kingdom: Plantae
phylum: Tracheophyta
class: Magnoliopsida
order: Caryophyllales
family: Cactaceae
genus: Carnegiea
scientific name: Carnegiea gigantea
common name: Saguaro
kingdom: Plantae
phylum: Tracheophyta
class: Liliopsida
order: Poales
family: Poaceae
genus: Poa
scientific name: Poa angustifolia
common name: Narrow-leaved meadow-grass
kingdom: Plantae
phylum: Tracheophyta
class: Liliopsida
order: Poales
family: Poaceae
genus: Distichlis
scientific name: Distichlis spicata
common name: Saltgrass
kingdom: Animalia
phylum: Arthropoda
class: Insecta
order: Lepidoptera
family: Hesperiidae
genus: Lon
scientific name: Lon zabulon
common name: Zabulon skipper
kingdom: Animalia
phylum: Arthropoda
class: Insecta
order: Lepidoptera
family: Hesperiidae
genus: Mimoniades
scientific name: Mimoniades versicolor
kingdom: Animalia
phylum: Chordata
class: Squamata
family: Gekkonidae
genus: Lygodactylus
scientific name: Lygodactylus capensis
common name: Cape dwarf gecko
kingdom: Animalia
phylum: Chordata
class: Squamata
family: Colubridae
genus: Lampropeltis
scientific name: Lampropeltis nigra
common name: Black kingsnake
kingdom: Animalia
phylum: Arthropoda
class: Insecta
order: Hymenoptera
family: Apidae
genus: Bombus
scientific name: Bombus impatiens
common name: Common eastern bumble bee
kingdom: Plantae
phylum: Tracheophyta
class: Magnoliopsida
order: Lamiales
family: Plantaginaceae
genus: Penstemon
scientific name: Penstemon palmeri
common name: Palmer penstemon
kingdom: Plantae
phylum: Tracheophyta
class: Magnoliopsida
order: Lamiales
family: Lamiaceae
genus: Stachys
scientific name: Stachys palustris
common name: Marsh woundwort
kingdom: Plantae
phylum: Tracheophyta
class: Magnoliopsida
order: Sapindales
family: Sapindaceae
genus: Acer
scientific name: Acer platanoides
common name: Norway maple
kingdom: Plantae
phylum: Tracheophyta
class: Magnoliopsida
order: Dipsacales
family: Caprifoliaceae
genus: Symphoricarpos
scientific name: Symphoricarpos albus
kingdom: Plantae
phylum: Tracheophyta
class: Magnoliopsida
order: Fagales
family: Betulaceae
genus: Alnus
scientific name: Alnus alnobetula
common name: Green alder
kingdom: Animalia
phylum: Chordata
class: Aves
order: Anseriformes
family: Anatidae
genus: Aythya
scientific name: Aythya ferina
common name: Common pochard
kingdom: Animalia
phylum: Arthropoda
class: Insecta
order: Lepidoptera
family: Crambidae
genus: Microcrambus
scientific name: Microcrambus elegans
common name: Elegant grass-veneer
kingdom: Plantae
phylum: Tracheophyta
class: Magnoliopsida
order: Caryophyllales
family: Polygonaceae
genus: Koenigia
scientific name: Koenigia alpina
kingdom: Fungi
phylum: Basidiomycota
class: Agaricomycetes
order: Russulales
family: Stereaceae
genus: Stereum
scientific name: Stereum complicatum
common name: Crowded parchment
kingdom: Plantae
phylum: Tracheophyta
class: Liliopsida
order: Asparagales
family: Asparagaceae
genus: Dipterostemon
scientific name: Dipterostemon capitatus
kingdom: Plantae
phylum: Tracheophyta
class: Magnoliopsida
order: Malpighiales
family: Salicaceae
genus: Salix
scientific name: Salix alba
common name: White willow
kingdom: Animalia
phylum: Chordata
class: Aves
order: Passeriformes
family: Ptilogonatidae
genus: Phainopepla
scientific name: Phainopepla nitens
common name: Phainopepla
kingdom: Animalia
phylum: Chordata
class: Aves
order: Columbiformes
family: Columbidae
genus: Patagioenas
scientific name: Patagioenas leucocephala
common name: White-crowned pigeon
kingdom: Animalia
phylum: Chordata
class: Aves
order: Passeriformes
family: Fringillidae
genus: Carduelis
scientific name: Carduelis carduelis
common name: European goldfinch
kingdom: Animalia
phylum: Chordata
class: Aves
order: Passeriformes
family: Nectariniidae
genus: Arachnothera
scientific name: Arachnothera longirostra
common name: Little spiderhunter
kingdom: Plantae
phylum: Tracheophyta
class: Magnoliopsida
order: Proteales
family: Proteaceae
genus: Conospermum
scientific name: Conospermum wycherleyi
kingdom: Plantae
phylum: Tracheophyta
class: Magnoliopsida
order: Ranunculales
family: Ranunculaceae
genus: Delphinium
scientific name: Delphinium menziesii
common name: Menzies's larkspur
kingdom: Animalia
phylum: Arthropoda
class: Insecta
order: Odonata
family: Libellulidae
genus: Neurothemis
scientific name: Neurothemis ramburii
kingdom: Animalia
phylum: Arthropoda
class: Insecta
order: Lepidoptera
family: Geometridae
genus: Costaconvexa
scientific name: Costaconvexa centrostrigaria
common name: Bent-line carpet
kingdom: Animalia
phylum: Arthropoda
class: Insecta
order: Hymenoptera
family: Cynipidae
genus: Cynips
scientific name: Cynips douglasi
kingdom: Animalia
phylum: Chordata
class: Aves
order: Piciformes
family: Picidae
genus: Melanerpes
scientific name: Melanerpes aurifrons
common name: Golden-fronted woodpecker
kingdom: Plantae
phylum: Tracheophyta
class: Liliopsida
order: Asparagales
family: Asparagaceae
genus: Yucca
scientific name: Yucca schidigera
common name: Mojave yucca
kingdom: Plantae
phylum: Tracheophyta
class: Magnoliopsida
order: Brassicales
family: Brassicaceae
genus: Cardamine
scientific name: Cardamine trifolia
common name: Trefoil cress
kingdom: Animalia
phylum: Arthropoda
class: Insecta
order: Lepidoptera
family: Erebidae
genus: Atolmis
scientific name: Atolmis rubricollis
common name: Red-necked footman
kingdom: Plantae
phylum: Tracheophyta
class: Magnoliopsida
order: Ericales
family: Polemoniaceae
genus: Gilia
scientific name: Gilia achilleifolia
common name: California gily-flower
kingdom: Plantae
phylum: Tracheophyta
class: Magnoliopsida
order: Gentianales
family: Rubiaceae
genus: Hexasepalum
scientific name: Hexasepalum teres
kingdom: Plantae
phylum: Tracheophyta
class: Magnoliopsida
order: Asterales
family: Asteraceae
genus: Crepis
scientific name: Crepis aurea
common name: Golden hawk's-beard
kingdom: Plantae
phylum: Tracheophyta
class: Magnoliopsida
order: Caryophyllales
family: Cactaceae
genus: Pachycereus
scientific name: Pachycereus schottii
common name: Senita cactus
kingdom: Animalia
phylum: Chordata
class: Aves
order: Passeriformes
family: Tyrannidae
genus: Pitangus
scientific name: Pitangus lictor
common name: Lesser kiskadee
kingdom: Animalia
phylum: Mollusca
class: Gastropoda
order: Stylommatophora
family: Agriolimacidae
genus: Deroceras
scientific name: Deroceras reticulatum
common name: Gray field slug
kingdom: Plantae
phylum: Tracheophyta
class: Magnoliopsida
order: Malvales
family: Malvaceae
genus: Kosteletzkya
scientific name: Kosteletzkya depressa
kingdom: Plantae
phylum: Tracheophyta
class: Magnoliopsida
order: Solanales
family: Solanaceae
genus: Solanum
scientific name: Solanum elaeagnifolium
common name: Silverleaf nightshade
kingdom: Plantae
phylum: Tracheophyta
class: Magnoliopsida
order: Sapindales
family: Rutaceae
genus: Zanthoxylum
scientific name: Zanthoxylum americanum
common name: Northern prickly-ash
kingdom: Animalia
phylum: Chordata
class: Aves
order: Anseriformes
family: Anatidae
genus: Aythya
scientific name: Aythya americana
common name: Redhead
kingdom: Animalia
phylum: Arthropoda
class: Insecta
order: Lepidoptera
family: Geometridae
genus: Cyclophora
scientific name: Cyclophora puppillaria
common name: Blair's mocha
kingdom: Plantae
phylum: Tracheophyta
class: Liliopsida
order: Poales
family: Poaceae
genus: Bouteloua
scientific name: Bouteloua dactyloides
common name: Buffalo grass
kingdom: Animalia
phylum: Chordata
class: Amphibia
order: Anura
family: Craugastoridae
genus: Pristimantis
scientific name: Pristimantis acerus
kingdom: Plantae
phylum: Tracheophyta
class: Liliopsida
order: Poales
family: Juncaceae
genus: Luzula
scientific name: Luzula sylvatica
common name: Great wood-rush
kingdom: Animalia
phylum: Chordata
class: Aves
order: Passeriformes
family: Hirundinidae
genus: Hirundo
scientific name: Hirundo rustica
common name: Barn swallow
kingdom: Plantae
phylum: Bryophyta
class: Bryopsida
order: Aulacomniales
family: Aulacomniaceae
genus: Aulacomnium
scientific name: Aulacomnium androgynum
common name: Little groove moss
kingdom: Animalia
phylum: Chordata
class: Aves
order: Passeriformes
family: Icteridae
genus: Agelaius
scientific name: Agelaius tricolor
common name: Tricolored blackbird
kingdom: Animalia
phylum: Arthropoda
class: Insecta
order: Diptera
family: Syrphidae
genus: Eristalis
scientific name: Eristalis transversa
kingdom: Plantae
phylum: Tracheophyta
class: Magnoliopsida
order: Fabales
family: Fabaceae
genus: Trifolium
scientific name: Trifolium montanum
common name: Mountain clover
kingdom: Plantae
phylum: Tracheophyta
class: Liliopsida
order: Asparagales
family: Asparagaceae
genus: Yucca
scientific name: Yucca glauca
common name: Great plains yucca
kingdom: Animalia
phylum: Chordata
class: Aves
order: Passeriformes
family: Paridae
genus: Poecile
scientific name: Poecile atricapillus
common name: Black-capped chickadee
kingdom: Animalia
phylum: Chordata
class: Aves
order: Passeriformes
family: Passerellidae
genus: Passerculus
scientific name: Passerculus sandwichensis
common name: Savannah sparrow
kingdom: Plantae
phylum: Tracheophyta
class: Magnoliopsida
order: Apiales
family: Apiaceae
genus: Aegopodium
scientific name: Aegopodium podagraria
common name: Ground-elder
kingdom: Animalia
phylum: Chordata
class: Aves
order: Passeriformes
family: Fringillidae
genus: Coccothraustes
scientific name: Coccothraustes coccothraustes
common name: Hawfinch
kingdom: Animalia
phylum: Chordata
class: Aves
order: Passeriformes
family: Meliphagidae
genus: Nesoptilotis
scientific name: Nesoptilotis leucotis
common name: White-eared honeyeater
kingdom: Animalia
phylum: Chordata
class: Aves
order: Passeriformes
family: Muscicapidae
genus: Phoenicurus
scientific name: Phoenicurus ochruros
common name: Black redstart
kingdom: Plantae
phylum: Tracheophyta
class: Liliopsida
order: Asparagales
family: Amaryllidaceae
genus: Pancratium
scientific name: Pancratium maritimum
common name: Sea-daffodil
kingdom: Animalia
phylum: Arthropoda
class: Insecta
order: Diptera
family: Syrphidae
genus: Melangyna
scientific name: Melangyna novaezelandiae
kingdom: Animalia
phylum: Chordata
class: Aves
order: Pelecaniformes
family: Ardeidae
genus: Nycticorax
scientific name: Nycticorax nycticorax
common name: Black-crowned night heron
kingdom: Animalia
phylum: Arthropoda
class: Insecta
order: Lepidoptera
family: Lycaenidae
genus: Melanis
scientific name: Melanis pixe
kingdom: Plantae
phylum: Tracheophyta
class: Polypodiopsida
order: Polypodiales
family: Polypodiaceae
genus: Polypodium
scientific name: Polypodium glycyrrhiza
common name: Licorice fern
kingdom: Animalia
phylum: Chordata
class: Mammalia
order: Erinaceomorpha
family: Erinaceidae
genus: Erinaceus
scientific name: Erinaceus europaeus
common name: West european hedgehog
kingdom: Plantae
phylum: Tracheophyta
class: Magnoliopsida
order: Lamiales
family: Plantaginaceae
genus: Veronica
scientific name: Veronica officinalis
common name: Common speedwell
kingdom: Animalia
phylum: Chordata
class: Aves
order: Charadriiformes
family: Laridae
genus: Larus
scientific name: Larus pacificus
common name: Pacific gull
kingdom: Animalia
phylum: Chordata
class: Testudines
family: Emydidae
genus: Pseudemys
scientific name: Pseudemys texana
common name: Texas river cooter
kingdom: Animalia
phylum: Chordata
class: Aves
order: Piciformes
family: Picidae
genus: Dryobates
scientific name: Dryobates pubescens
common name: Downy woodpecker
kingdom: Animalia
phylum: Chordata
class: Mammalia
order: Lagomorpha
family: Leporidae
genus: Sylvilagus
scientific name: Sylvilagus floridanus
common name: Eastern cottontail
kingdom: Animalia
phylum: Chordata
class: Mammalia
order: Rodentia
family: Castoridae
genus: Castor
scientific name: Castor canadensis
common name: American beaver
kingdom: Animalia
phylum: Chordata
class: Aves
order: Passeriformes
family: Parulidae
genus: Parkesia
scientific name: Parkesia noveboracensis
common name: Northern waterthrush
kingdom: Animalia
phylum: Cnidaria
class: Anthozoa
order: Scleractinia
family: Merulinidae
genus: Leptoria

────

EXERCISE DIRECTIONS:
Rename "common name" to "everyday name" in the lines that begin at the line containing "scientific name: Larus pacificus" and run through the final line, and give back only those lines with nothing else changed.

SOLUTION TO THE EXERCISE:
scientific name: Larus pacificus
everyday name: Pacific gull
kingdom: Animalia
phylum: Chordata
class: Testudines
family: Emydidae
genus: Pseudemys
scientific name: Pseudemys texana
everyday name: Texas river cooter
kingdom: Animalia
phylum: Chordata
class: Aves
order: Piciformes
family: Picidae
genus: Dryobates
scientific name: Dryobates pubescens
everyday name: Downy woodpecker
kingdom: Animalia
phylum: Chordata
class: Mammalia
order: Lagomorpha
family: Leporidae
genus: Sylvilagus
scientific name: Sylvilagus floridanus
everyday name: Eastern cottontail
kingdom: Animalia
phylum: Chordata
class: Mammalia
order: Rodentia
family: Castoridae
genus: Castor
scientific name: Castor canadensis
everyday name: American beaver
kingdom: Animalia
phylum: Chordata
class: Aves
order: Passeriformes
family: Parulidae
genus: Parkesia
scientific name: Parkesia noveboracensis
everyday name: Northern waterthrush
kingdom: Animalia
phylum: Cnidaria
class: Anthozoa
order: Scleractinia
family: Merulinidae
genus: Leptoria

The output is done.